I should have clarified that last point. The trait must have some other raison d?être or it would have been lost in the subsequent several million years through genetic drift, if nothing else.
I should have clarified that last point. The trait must have some other raison d?être or it would have been lost in the subsequent several million years through genetic drift, if nothing else.
No, genetic drift is only effective in small and isolated populations. It seems peculiarly ad hoc to invoke it here.
No, genetic drift is only effective in small and isolated populations.
Which is exactly what the ancestral population was for 99% of the time between when the alleged adaptation occurred millions of years ago and when our ancestors spread beyond a few thousand individuals.

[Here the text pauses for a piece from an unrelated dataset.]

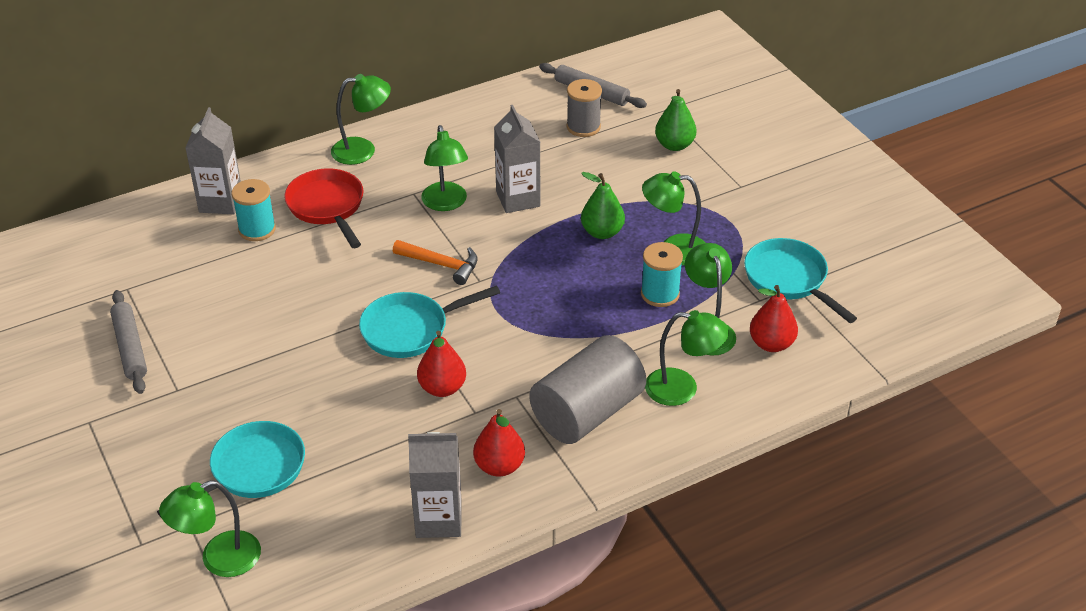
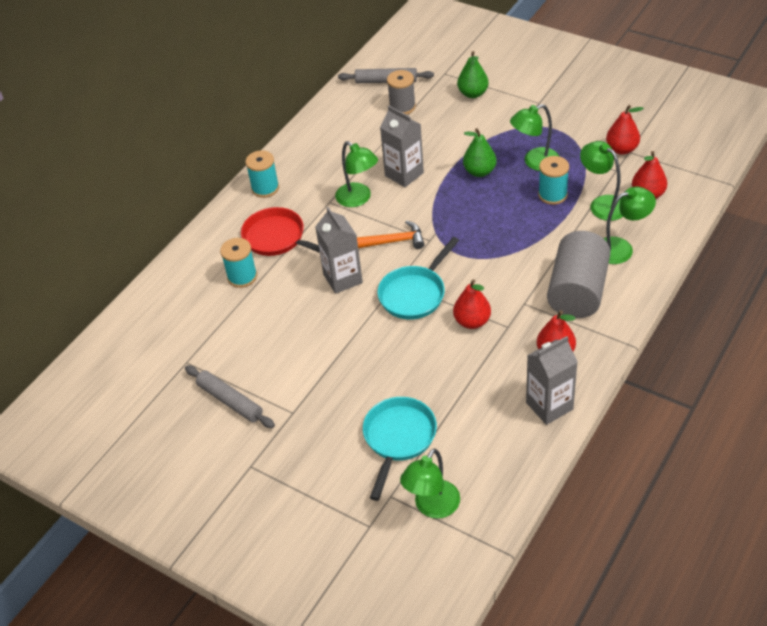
camera: 25 degrees left, 5 degrees up
(220, 202) = (196, 270): grey carton -> grey carton (343, 279)
(363, 150) = (265, 188): green lamp -> turquoise spool
(789, 279) = (622, 149): turquoise pan -> red pear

Tell me, why do humans have inferior olfactory faculties? Our ancestors were undoubtedly stronger in this department at some point in the past–as are virtually all other mammals–and yet this trait has disappeared. Surely, having a good sense of smell didn’t have a deleterious effect on survival? What must have happened is that due to other human characteristics (superior vision? canine companions?), a strong sense of smell became superfluous. No longer necessary, the effort required to maintain our sense of smell would have been coopted to some other use. One would expect the same thing in humans were a superior sense of sight unnecessary beyond mere snake avoidance.